朝云看上去对此人格外没有耐心:“选一个,快点。”
郑子骞感受到了冒犯,冲动上脑:“敢威胁本公子,本公子当然选……”
话没说完,肩上覆上一只手,黑沙站在他身后,悄声提醒:“公子,请稍等。”
郑子骞立刻缄默。不知道为什么,刚刚他的手碰到他的一瞬间,郑子骞感受到背后无声攀起一股凉意。像一个随时能够吞没他的影子,无声无息,却足以致命。
他不敢违逆对方的意思。
黑沙松开手,后退一步,离他远了些,没有再给对方占上风的机会,果断下令:“把周围的人都抓起来。”
几乎在他话音落地的一瞬间,那些黑甲卫就极快地动了起来,动作利索且熟练,类似的事情,他们不知道做过了多少次。
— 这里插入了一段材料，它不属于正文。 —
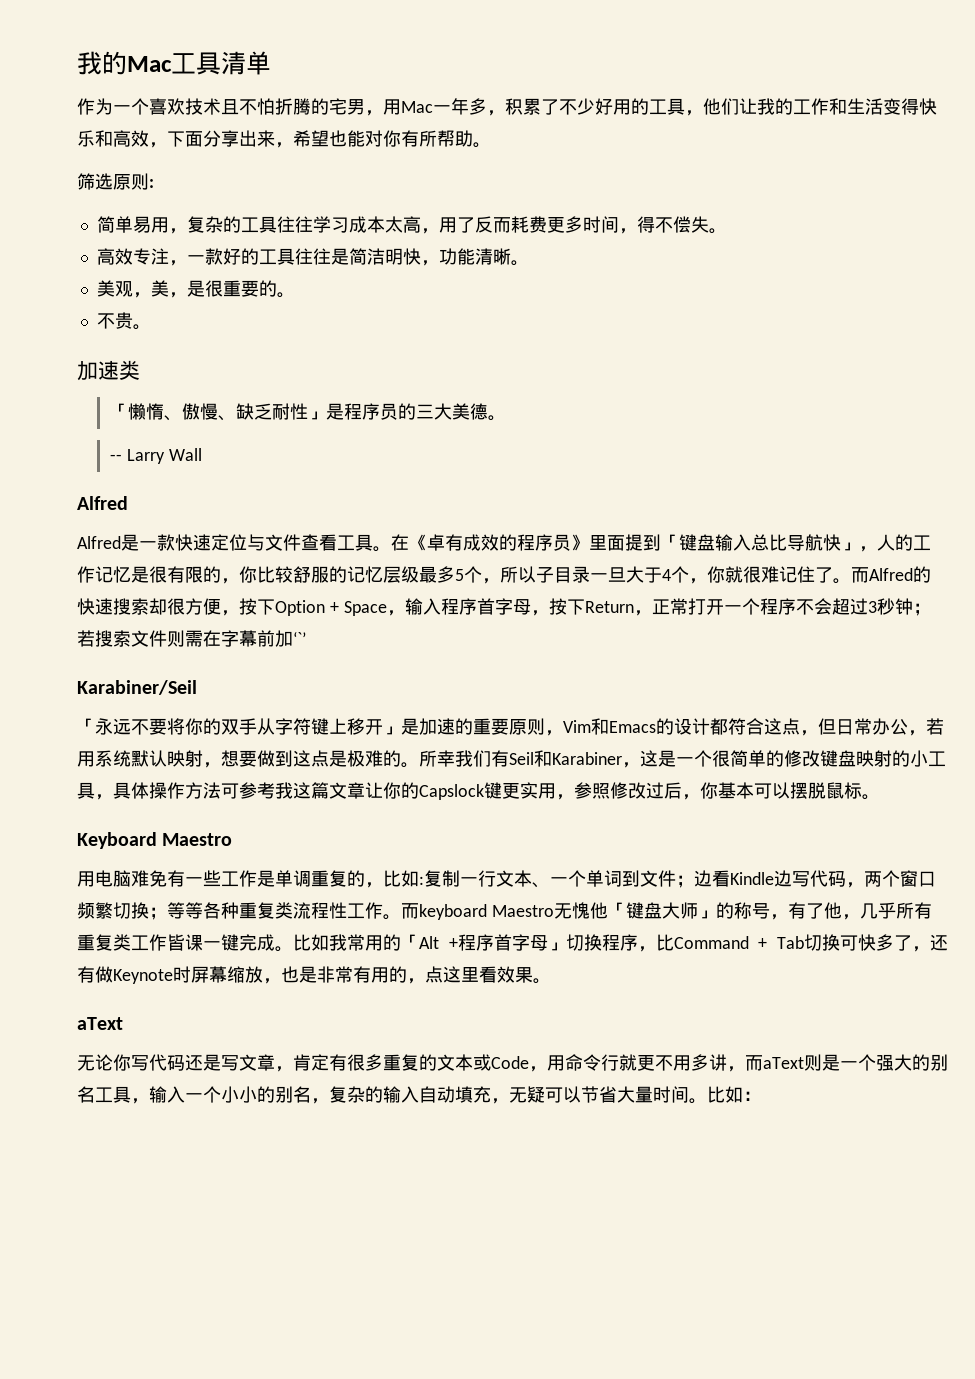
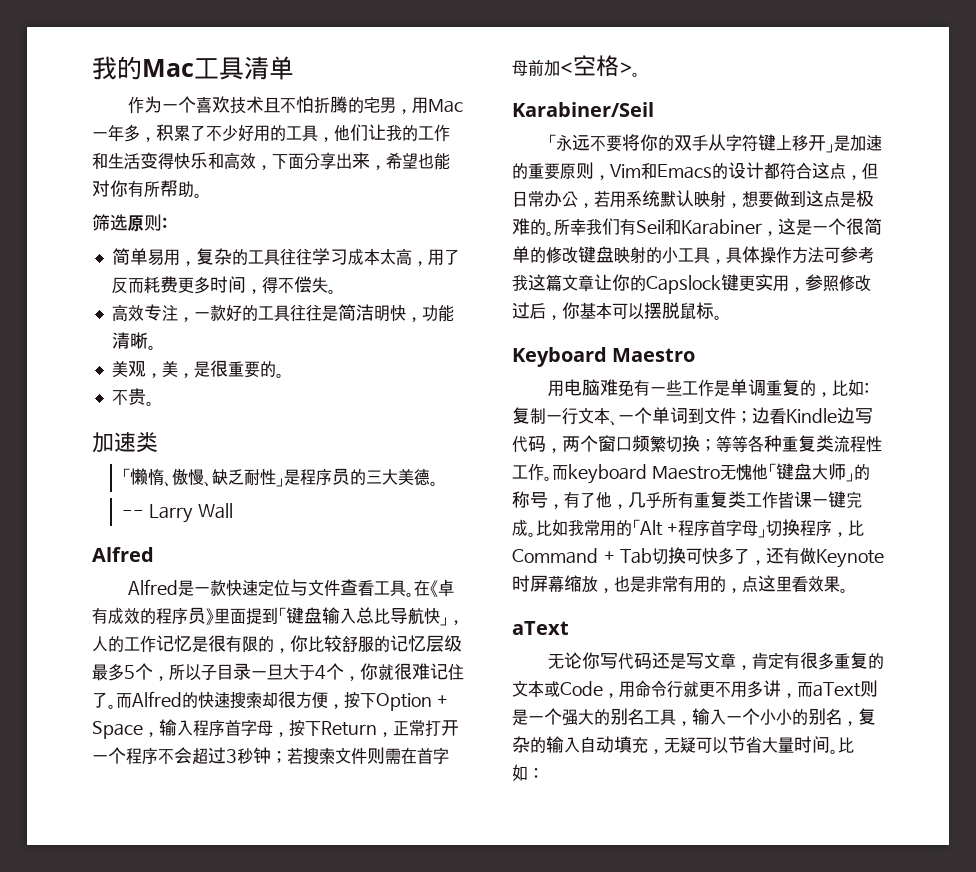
[221,630,306,647] 字幕前加‘`’ -> [417,747,449,765] [512,55,640,77] 首字母前加<空格>。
谢衡几乎潜在茶馆对面的房顶上,正对着黑沙的背影,从黑沙看见方天曜的一瞬间,他就猜出了对方会有这一步动作,但他没有阻止,甚至连提醒也没有一下。
为什么?
很简单,阻止不了,提醒也没用。
更何况,他得承认,凡事皆有轻重,有轻重,就会有取舍。
江湖不仅是古道侠肠,他不会因为修个房顶、或是几句关心就一腔热血上头,傻到为了一群所谓的邻居放下武器、舍弃自由性命甚至连累朋友。
他做不到。
他知道,他们也做不到。
善良或许是权衡,是弥补,但绝不是舍己。
连累?
是,或许是他们连累了这些百姓,但错的不是他们,是这些手段卑鄙的黑甲卫。
反抗不是错,会武功也不是错。如果有错,那也是一些人妄图站在所谓的道德制高点上强加给他们的说辞而已。
他们所有人,都是这样想的。
除了了尘。
当黑甲卫闯进店铺堪称蛮横地把那些无辜的百姓架出来时,当那些见过不知道多少面的邻居求饶时,了尘心软的毛病再次犯了,他冲了出去。
冲出去能做什么呢?
谁能在上千黑甲卫手里挨个救下这么多人?他们加一起都不可能,了尘一个人又怎么可能呢?
出头,就只能放弃抵抗。
“别抓他们,他们都是无辜的,不该被牵扯进来!”
了尘拦在他们面前,固执地同他们讲道理。
方天曜蹲在房顶,看着这一幕,面色平静,没有下去帮忙或阻止的意思。
黑沙微微眯眼,看向了尘:“不牵扯他们?可以,只要你和你的朋友们和我们走,我保证不牵扯他们,毕竟都是无辜的人。”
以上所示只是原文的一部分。